Question

The resistance of a wire at 25°C is 10.0 \( \Omega \). When heated to 125°C, its resistance becomes 10.5 \( \Omega \). Find (i) the temperature coefficient of resistance of the wire, and (ii) the resistance of the wire at 425°C.

Hint:

To calculate the resistance at a different temperature, use the formula \( R_t = R_0 [1 + \alpha (t - t_0)] \), where \( \alpha \) is the temperature coefficient of resistance. This formula assumes the material's temperature coefficient is constant over the given temperature range.

Answer 1

The temperature dependence of the resistance of a conductor is given by the formula: \[ R_t = R_0 [1 + \alpha (t
- t_0)] \] Where:
- \( R_t \) is the resistance at temperature \( t \),
- \( R_0 \) is the resistance at a reference temperature \( t_0 \),
- \( \alpha \) is the temperature coefficient of resistance,
- \( t \) is the temperature at which the resistance is measured,
- \( t_0 \) is the reference temperature.
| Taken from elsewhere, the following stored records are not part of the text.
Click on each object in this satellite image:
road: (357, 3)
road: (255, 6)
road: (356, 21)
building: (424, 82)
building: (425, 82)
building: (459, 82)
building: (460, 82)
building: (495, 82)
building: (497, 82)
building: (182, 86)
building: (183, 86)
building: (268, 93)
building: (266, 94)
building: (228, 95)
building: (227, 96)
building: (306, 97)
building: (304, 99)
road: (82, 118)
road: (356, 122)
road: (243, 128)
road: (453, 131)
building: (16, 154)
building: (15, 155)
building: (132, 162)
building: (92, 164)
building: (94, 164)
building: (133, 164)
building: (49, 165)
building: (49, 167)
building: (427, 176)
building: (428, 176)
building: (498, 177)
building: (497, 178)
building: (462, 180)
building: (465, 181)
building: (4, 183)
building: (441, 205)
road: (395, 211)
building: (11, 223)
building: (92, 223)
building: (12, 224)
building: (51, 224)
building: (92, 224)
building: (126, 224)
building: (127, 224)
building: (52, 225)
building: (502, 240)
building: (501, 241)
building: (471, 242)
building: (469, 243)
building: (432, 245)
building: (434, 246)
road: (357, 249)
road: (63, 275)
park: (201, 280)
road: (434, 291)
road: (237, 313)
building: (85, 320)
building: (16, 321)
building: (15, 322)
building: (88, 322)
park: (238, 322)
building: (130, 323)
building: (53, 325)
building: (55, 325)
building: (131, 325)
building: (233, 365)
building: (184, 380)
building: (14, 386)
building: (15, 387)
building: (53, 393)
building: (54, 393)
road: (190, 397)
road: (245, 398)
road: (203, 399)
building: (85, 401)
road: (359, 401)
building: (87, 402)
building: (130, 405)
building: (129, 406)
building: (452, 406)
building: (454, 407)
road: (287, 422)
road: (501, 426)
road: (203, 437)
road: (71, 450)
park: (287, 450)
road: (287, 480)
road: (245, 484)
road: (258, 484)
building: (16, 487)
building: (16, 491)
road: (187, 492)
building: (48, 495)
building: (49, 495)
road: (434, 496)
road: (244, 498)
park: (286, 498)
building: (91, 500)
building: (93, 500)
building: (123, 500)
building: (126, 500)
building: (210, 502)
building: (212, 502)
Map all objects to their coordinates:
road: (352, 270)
Given:
- \( R_0 = 10.0 \, \Omega \) (resistance at 25°C),
- \( R_{125} = 10.5 \, \Omega \) (resistance at 125°C),
- \( t_0 = 25°C \),
- \( t = 125°C \). (i) To find the temperature coefficient of resistance \( \alpha \): Using the formula: \[ R_{125} = R_0 [1 + \alpha (125
- 25)] \] Substitute the known values: \[ 10.5 = 10.0 [1 + \alpha (100)] \] Simplifying: \[ 1.05 = 1 + 100 \alpha \] Solving for \( \alpha \): \[ 100 \alpha = 0.05 \] \[ \alpha = \frac{0.05}{100} = 0.0005 \, \text{per°C} \] Thus, the temperature coefficient of resistance is \( \alpha = 0.0005 \, \text{per°C} \). (ii) To find the resistance of the wire at 425°C, use the formula again: \[ R_{425} = R_0 [1 + \alpha (425
- 25)] \] Substitute the known values: \[ R_{425} = 10.0 [1 + 0.0005 (425
- 25)] \] \[ R_{425} = 10.0 [1 + 0.0005 \times 400] \] \[ R_{425} = 10.0 [1 + 0.2] \] \[ R_{425} = 10.0 \times 1.2 = 12.0 \, \Omega \] Thus, the resistance of the wire at 425°C is \( 12.0 \, \Omega \).